Multiple sclerosis, also called MS, is a disease that can affect the brain, spinal cord, and nerves to the eyes. MS can cause problems with muscle control and strength, vision, balance, feeling, and thinking. Whatever your symptoms are, taking medicine correctly and following your doctor’s advice for home care can help you maintain your quality of life.
Early symptoms of MS can affect your muscles, vision, sensation, and balance. For example, you may feel dizzy, have blurred vision, or feel tingling. Symptoms vary from person to person. As MS progresses, symptoms may become more severe and include bladder problems and trouble thinking.
Medicines for MS may be used:
- During a relapse. They can make the attack shorter and less severe.
- Over a long period of time, to alter the natural course of the disease. Medicines that do this are called disease-modifying drugs or DMDs.
- To control specific symptoms, such as fatigue and muscle stiffness.
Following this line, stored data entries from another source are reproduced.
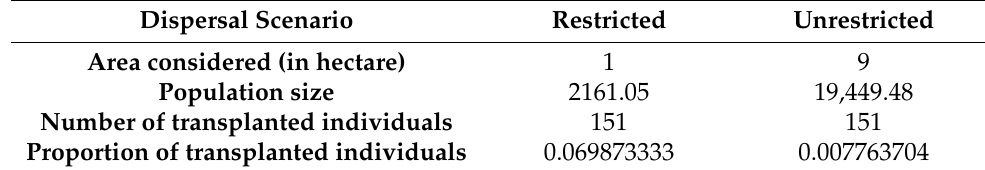
Table A5. Proportion of transplanted individuals in the Val Travers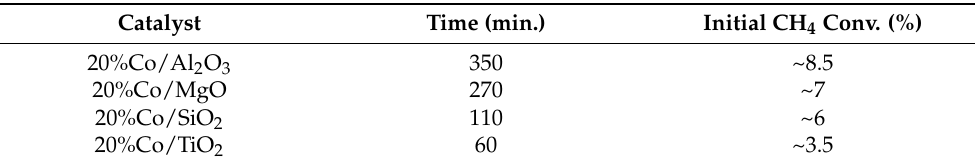
Table 12. Catalytic performance of cobalt catalysts prepared via conventional impregnation method with different supports and tested at 500 ◦ C and 1 atm [92].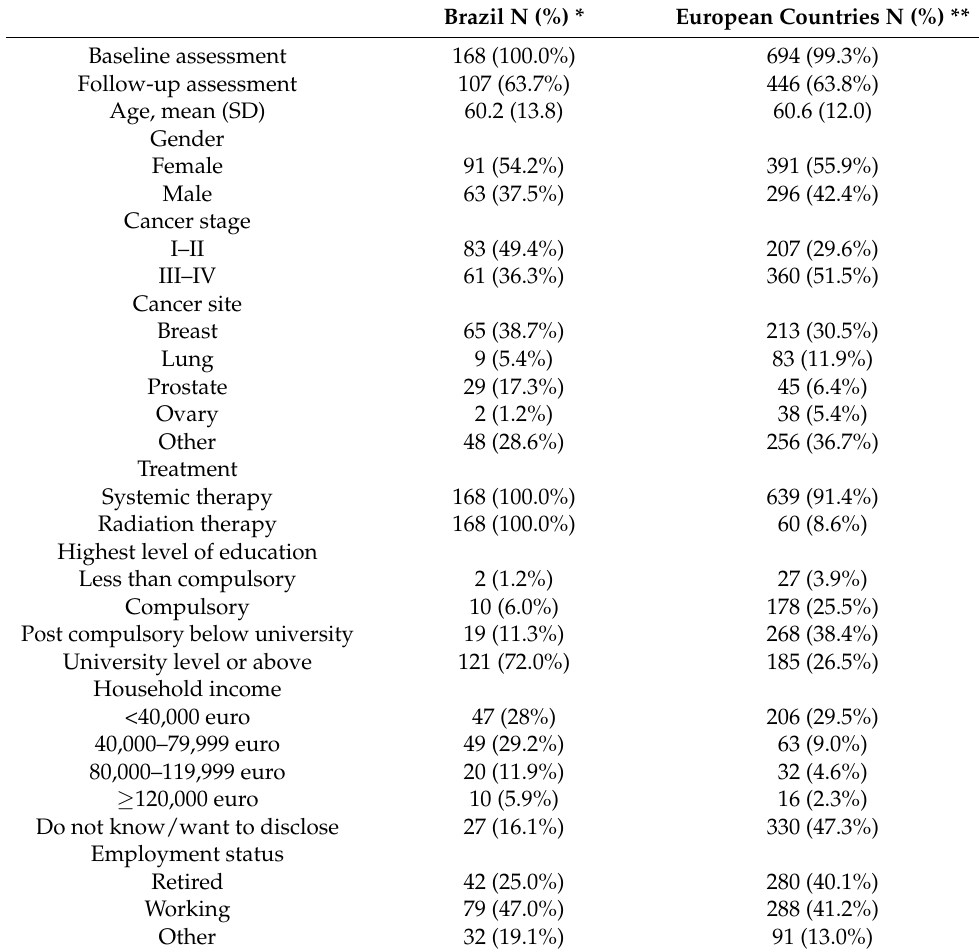
Table 2. Clinical and sociodemographic characteristics at baseline of the included patients (Brazil) and for comparison in the original European validation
For people who have relapsing-remitting MS, DMDs can reduce the number and severity of relapses. They may also delay disability in some people.
Some of these medicines may also delay disease progression and reduce relapses in some people who have primary progressive MS or secondary progressive MS.
The most commonly used DMDs are:
- Interferon beta (such as Betaseron). It's used to treat a first MS attack, relapsing-remitting MS, and secondary progressive MS.
- Glatiramer (Copaxone). It's used to treat a first MS attack and relapsing-remitting MS.